* EXERCISE AIM
In the entries below, count every line with the word "Everything". Return only the count.

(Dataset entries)
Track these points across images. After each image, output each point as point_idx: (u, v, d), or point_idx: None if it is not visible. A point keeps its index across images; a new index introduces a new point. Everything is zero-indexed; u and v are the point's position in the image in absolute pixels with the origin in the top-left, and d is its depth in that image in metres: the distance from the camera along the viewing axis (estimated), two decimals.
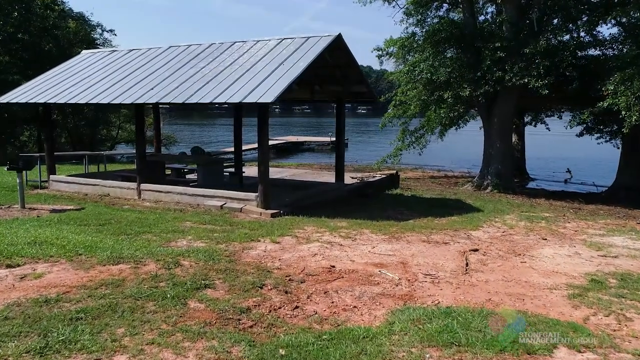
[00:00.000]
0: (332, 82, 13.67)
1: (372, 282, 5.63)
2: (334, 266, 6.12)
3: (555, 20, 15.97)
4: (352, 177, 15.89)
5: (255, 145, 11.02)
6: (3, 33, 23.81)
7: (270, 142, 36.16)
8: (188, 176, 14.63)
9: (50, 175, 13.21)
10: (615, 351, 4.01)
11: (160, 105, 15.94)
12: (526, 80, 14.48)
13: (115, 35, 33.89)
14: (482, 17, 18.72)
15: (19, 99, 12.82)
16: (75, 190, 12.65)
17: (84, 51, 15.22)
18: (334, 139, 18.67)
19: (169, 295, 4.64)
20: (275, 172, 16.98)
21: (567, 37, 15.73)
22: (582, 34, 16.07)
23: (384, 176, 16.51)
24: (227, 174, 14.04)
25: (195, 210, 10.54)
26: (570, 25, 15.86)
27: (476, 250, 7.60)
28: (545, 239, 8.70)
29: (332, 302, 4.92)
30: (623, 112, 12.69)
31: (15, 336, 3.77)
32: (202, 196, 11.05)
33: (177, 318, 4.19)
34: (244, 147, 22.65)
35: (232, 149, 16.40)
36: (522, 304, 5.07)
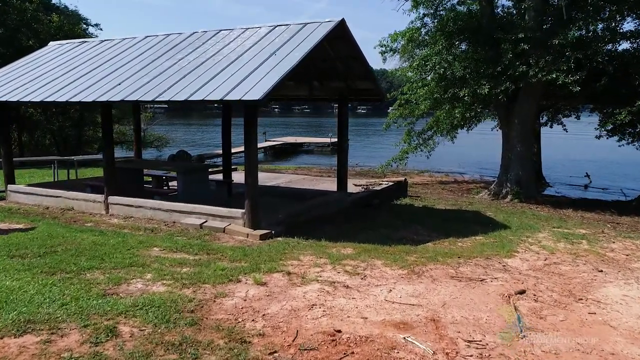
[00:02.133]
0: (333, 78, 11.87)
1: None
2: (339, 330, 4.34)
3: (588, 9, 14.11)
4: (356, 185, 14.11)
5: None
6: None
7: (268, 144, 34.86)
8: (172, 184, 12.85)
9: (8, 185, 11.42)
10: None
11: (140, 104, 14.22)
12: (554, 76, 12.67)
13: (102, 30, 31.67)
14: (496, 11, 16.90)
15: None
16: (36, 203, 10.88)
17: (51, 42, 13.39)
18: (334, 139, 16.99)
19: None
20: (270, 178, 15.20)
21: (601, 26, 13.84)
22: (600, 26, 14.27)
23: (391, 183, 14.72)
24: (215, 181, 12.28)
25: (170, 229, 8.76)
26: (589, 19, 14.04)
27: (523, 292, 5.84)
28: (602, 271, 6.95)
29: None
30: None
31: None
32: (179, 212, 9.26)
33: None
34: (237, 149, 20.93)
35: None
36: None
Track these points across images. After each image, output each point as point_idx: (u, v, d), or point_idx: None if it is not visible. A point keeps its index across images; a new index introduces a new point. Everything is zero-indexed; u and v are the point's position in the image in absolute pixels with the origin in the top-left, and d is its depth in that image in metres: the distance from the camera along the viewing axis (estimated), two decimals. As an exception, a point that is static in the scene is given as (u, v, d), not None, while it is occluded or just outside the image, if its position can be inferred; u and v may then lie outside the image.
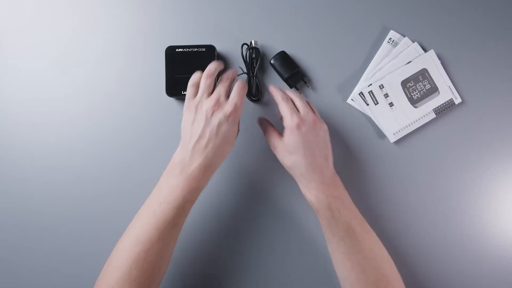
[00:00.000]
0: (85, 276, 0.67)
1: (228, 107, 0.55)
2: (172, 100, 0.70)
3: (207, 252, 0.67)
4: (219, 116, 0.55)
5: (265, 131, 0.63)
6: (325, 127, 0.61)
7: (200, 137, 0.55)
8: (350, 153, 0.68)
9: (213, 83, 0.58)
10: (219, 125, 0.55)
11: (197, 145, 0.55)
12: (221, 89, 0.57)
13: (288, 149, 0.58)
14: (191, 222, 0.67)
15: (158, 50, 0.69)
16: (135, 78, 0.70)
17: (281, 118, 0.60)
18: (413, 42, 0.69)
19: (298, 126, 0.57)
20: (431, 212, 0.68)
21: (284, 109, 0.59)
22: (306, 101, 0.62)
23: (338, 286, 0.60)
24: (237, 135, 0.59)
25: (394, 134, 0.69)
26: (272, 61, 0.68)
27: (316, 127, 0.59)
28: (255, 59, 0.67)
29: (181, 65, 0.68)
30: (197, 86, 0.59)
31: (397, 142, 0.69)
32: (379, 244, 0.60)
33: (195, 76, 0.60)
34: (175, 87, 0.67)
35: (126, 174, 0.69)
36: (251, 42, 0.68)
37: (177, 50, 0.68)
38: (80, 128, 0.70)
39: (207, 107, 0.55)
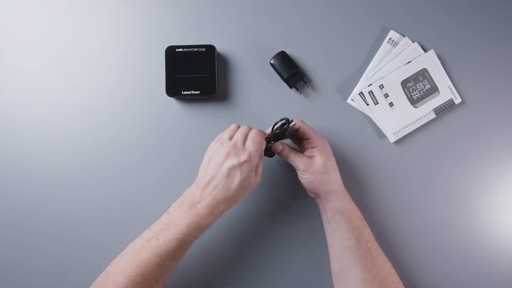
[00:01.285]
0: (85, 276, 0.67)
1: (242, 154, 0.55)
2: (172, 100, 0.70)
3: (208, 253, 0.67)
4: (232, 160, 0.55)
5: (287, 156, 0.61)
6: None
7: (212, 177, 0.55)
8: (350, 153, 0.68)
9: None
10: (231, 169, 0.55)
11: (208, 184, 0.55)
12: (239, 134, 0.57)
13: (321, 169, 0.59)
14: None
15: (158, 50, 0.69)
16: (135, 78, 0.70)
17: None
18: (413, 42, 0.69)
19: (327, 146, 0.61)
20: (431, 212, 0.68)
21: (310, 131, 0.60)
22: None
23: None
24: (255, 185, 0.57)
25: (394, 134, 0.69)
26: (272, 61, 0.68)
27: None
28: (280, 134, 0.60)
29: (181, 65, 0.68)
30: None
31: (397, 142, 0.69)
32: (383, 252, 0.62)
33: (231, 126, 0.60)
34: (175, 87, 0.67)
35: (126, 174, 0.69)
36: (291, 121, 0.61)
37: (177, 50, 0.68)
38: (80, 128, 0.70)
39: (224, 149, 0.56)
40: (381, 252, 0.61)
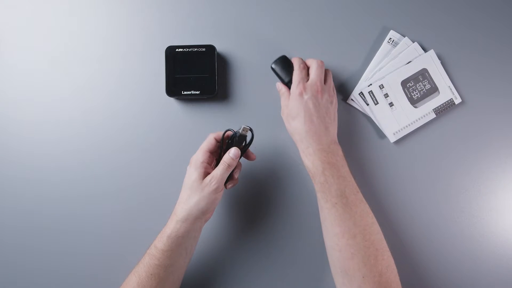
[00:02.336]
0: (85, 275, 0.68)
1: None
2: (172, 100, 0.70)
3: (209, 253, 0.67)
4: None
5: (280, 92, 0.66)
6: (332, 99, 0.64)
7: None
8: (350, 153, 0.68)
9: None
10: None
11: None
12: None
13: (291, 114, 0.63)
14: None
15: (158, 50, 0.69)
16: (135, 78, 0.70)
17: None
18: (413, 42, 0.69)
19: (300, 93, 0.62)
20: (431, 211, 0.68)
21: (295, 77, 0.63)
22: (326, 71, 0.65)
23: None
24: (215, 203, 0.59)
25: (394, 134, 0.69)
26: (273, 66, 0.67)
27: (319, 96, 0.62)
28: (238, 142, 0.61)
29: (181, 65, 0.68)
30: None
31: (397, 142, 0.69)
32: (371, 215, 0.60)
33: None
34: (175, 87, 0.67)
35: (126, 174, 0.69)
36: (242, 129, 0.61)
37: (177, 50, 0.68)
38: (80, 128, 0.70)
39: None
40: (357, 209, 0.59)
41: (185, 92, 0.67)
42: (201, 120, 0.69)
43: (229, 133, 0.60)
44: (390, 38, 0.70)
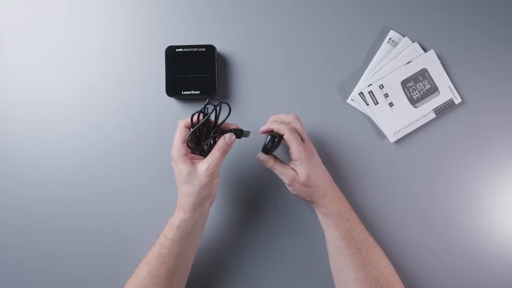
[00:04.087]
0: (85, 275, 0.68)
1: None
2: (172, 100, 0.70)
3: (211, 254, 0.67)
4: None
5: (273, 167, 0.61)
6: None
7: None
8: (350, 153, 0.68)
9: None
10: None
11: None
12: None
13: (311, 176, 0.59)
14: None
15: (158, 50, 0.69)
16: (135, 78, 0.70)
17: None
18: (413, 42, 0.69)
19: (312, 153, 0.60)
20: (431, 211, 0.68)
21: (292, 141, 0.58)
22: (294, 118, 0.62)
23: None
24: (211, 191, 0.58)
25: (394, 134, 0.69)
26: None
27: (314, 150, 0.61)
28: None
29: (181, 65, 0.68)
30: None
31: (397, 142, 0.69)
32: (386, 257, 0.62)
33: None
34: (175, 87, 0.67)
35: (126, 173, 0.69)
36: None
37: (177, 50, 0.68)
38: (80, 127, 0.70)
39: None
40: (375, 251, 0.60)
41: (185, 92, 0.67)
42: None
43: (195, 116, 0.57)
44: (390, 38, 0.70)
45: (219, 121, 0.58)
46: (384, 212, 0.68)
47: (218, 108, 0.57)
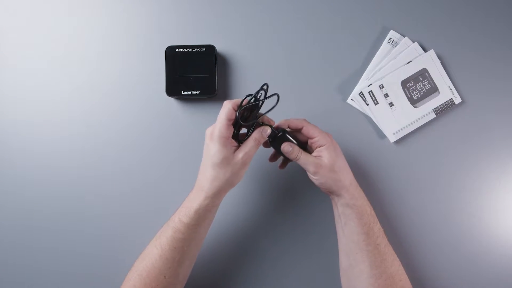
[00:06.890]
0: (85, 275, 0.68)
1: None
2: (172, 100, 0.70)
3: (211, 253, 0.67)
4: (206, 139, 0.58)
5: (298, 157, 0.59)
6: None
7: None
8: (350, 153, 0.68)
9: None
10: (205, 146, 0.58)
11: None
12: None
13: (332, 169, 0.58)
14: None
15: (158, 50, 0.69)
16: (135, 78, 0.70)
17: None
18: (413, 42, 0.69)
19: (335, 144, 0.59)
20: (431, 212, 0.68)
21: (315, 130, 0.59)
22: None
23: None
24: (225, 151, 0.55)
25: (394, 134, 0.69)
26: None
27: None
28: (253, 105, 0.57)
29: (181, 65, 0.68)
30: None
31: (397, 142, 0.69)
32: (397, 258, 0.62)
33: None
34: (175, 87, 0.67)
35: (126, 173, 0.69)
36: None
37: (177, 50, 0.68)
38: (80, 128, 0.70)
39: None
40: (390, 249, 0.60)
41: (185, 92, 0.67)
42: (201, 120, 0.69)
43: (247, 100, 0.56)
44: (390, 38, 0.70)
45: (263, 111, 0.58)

* ANSWER TO THE EXERCISE
2